Petrolio: le conseguenze dell’attacco, parte seconda
Per altri invece, il picco dei prezzi non poteva giungere in un momento meno opportuno. La pensa così ad esempio Jennifer McKeown di Capital Economics, la quale si preoccupa delle nubi che in generale si profilano all’orizzonte. Perché, come sempre, bastano le aspettative a destabilizzare i mercati.
Il ciclo economico è in chiusura, con avvisaglie di recessione da più parti, e la guerra tech e doganale fra Usa e Cina è ben lungi dal risolversi. Certo, è possibile aumentare la produzione e dare fondo alle scorte. Ma alcuni paesi sono più esposti di altri, e le aumentate tensioni geopolitiche appesantiranno le incertezze che già gravano sul contesto attuale. Holger Schmieding, economista di Berenberg rileva – così come riportato dal Financial Times – che un aumento di dieci euro al barile fa salire l’inflazione europea dello 0,3%. Una misura forse lieve, ma che in questi tempi di rallentamento della crescita può essere il discrimine fra stagnazione e recessione vera e propria. Il riferimento esplicito è ad Italia e Germania. I consumi attuali però sono meno sensibili agli aumenti del prezzo del petrolio che in passato.
La stessa Bce lo scorso anno diceva che i prezzi al barile (75 dollari allora, 65 oggi) avrebbero avuto scarso impatto sui redditi reali e i consumi. I paesi più vulnerabili oggi sono Turchia e Argentina, che non possono permettersi nemmeno un aumento temporaneo dell’inflazione.
Usa e Cina
E gli Usa? Là, i prezzi al consumo hanno storicamente sofferto ogni aumento di prezzo del carburante. Perciò, il Paese ha accantonato scorte di greggio fin dagli anni Settanta, rendendosi meno vulnerabile ai picchi di prezzo. Anche Didier Saint-Georges, managing director e membro del Comitato Investimenti di Carmignac sottolinea questo punto: la disponibilità strategica di scorte Usa è tale da appianare ogni rischio di breve periodo. La Cina invece no. Il Dragone ha fame di fuoco, è un importatore netto di petrolio. Il contagio di un forte rallentamento economico del Paese di Mezzo si estenderebbe subito a tutti i suoi partner commerciali e alle economie collegate.

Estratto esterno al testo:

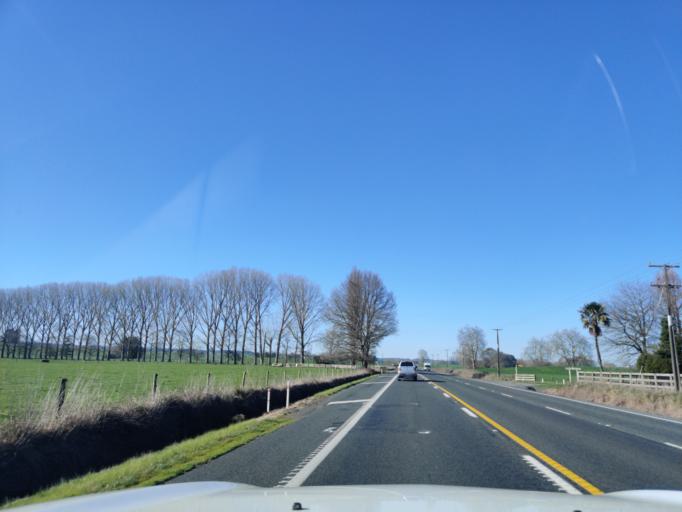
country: NZ
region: Waikato
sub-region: Matamata-Piako District
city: Matamata
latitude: -38.0176
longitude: 175.7802
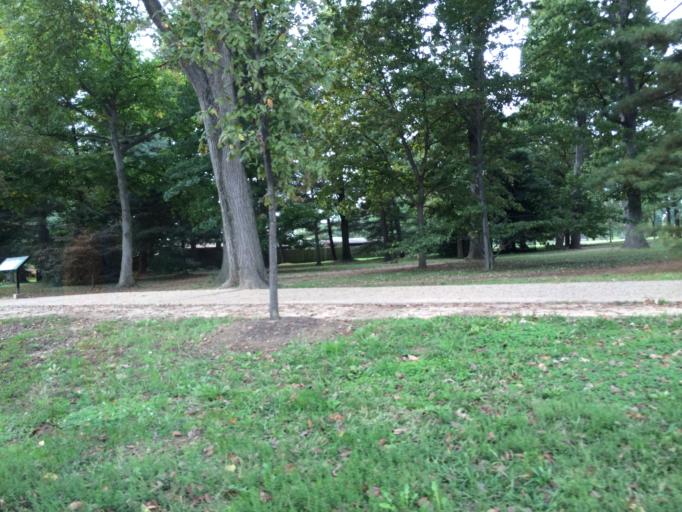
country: US
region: Washington, D.C.
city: Washington, D.C.
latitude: 38.8871
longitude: -77.0445
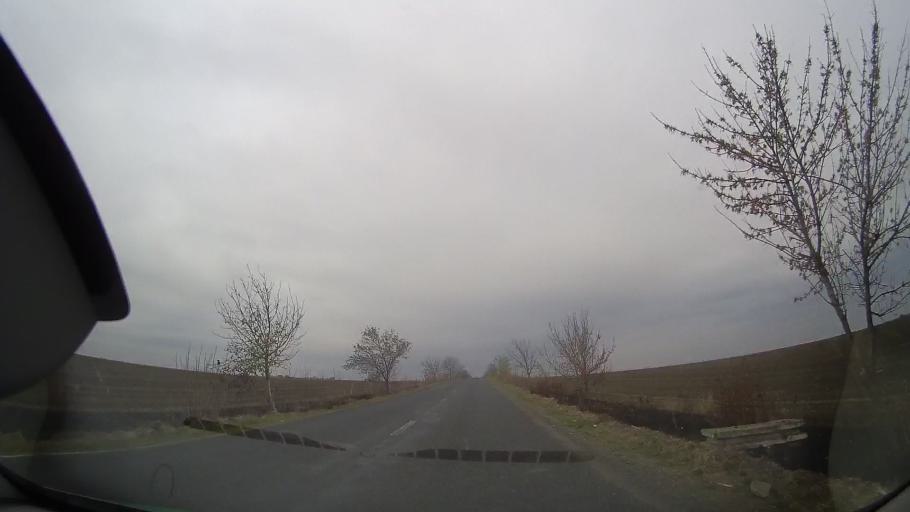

Il commento di Gian Maria Gros-Pietro, presidente di Intesa Sanpaolo
“Personalmente quello che è accaduto finora non mi pare che possa far pensare di per sé a una riduzione stabile della fornitura di greggio e anche di raffinati”. Lo ha detto il presidente di Intesa Sanpaolo a margine della presentazione del libro “Cha ching, l’arte del rispamio”. Secondo Gros-Pietro, “molto dipenderà dalla rapidità con la quale l’ impianto verrà riparato”, ma “non è l’unico grande impianto al mondo”. Per questo motivo, “ci sarà una temporanea diversione dei flussi” con altri produttori che “potranno parzialmente compensare la riduzione dei flussi dall’Arabia Saudita, che però rimane un grandissimo produttore”. La storia insegna che “forti incrementi del prezzo del petrolio solitamente hanno determinato rallentamenti nella crescita” se non recessione. In questo caso però bisogna preoccuparsi per gli effetti solo “se l’impennata dei prezzi del petrolio fosse rilevante e duratura”.